Niels Leenheer niels.leenheer at gmail.com
Wed Jun 22 22:22:46 BST 2005


On 6/22/05, Maks Orlovich <maksim at cs.cornell.edu> wrote:
> On Tuesday 21 June 2005 22:25, Maks Orlovich wrote:
> > On Tuesday 21 June 2005 22:04, George Staikos wrote:
> > > On Tuesday 21 June 2005 08:02, Niels Leenheer wrote:
> > > > Attached is a ported KHTML version of the patch attached to for
> > > > Webcore bug 3587:
> > > > http://bugzilla.opendarwin.org/show_bug.cgi?id=3587
> >
> > This one is supposed to fix http://bugs.kde.org/show_bug.cgi?id=60113; I
> > can not comment on the implementation, though, as I don't understand it...

Yes, this problem is fixed by the new calculation algorithms. The
first thing the algoritm does is to add up all fixed frame lengths. In
case of the example:
*,900,100,* this means the total length is 1000.

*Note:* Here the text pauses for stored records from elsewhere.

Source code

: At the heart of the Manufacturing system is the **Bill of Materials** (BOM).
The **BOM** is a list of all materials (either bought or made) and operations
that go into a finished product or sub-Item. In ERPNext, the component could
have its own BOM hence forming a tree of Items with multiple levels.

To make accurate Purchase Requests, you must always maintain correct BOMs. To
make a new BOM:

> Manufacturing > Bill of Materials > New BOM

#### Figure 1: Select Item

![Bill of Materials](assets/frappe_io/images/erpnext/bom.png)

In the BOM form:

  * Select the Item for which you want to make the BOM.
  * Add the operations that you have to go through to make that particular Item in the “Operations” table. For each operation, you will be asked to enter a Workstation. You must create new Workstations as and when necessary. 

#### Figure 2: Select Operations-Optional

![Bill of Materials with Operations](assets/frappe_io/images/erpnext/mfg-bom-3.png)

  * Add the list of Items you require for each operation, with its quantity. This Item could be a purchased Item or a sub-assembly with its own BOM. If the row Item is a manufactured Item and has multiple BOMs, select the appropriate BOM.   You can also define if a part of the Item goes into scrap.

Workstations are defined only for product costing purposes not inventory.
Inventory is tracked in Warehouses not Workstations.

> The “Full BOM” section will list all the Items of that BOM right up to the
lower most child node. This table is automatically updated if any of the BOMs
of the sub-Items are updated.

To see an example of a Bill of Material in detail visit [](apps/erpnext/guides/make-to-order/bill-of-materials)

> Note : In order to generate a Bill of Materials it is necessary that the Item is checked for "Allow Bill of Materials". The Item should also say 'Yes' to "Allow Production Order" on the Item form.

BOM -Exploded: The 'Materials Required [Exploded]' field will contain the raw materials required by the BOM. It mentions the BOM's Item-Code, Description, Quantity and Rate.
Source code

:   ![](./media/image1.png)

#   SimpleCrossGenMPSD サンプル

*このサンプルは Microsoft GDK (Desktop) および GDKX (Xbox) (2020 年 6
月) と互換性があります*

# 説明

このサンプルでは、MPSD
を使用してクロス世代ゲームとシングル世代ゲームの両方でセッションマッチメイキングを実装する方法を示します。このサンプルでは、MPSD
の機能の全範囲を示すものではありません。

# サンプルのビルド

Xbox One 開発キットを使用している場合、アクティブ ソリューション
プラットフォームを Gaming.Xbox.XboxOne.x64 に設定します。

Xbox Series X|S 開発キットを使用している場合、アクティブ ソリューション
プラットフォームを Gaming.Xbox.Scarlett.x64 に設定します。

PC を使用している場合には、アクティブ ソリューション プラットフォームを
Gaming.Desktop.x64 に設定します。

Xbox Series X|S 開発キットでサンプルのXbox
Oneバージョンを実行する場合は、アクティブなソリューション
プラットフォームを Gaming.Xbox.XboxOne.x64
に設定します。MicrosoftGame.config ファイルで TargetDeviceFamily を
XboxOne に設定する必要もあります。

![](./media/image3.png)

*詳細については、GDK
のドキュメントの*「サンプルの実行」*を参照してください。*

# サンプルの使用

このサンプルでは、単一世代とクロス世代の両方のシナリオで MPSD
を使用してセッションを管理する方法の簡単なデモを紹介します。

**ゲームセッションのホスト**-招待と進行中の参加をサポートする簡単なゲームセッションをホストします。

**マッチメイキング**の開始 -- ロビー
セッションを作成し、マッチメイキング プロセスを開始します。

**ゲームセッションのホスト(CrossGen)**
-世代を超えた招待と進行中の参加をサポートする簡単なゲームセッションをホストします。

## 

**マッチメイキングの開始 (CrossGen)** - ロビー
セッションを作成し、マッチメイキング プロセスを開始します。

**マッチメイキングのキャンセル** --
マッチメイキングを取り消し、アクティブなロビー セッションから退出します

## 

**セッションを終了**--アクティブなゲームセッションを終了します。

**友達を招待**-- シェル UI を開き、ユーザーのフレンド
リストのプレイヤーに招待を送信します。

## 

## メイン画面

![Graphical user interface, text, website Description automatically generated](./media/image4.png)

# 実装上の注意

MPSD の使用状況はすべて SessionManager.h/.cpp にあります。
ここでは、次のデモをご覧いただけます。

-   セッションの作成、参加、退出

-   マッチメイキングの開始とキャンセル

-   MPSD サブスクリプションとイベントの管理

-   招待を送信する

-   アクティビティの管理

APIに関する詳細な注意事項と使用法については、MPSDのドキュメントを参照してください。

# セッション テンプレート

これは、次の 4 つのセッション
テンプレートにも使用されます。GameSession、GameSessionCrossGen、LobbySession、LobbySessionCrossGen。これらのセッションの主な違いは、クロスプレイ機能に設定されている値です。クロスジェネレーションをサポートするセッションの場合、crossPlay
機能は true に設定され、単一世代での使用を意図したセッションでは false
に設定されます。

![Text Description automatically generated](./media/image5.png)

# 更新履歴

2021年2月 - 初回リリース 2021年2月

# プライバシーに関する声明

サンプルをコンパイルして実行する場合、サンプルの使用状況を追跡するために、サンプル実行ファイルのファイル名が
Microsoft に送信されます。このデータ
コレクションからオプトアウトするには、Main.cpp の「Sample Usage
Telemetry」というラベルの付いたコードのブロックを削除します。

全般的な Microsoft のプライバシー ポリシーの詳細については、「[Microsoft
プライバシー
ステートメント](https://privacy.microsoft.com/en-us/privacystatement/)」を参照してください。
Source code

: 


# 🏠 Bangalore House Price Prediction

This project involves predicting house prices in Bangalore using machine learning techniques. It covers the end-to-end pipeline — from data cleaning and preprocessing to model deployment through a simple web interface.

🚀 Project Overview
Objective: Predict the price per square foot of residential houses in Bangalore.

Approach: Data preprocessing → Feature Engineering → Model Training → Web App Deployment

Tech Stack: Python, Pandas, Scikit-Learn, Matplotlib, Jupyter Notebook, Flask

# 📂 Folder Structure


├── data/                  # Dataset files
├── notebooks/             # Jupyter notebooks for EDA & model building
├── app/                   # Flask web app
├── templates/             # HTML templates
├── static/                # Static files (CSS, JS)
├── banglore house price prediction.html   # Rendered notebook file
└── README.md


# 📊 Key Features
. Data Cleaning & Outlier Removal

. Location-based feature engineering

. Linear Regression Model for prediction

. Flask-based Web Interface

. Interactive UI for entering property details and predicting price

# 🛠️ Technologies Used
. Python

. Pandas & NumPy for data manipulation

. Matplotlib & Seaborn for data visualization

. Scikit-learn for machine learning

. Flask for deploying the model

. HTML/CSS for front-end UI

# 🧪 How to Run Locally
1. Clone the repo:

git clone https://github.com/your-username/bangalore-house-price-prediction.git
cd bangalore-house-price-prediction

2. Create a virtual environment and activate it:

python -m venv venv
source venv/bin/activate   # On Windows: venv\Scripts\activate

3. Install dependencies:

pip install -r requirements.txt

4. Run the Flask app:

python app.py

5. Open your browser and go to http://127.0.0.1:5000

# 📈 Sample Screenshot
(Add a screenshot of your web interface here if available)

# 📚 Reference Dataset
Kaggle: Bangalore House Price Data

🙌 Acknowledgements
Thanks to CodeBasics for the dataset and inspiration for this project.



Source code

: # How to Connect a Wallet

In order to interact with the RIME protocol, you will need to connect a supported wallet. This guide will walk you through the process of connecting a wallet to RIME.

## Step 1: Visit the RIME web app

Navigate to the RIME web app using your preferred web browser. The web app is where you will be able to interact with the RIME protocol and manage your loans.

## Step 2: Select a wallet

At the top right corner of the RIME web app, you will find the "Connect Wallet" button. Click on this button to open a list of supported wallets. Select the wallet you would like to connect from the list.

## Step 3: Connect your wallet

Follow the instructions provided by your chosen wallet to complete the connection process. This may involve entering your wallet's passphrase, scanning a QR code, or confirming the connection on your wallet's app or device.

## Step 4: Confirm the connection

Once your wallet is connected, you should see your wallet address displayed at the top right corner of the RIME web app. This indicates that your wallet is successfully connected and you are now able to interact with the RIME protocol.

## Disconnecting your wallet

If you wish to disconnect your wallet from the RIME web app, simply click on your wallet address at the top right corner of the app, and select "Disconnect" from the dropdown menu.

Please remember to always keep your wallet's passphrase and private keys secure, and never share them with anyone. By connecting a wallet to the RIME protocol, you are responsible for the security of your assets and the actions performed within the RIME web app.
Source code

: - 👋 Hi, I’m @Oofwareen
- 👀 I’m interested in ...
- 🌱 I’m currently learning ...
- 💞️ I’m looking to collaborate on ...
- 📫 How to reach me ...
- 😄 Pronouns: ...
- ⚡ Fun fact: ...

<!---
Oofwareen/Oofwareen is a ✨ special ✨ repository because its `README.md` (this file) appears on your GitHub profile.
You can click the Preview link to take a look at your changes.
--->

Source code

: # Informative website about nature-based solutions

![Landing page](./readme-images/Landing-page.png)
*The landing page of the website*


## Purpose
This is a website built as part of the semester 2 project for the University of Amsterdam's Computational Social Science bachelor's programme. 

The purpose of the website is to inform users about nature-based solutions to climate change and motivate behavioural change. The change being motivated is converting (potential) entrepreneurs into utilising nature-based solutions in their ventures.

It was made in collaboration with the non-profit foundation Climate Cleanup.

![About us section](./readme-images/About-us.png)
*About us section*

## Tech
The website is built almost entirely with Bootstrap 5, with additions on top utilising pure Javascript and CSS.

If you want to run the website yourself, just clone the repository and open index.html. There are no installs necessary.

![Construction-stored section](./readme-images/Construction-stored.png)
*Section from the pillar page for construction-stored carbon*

Assumption A: we have a view of 750 pixels. The total length is
reduced in proportion. So 900,100 becomes 675,75. Then we look a
frames with percentages of which there are none. And finally we look
at relative frames of which we have two. Unfortunately there is no
space remaining, so these two columns will become 0px. The result:
0,675,75,0.

Assumption B: we have a view of 1500 pixels. After we substract the
total fixed length from the total view we still have 500 pixels
remaining. Then we look a frames with percentages of which there are
none. And finally we look at relative frames of which we have two. We
need to spread the remaining view evenly over the two relative
columns, making each exactly 250 pixels. The result: 250,900,100,250.
 
> http://bugs.kde.org/show_bug.cgi?id=69074 may or may not be fixed by it, don't
> know..

Unknown. The website exhibiting this problem is no longer online and
there is no reduced testcase attached to the bug.

-----------------------------

> > #3370 one addresses http://bugs.kde.org/show_bug.cgi?id=76530 (I can
> > probably commit that one after some testing after we exit the
> > regression-sort-out-freeze)

Correct. if the parser encounters digits, it will skip any whitespace
before it checks for the presence of a '%'. So '22 %' will be
interpreted as 22%.

> Likely also fixes #61823... Niels, it handles " *" for a width
> properly, right?

Yes, if the parser encounters "   *" it will skip over all the initial
spaces until it encounters a non-space character. Then it will skip
over all digits, of which there are non. This triggers a check for the
current character. If it is '*' it will be interpreted at Length(1,
Relative).

BTW the patch containing the new length parser was committed today to Webcore.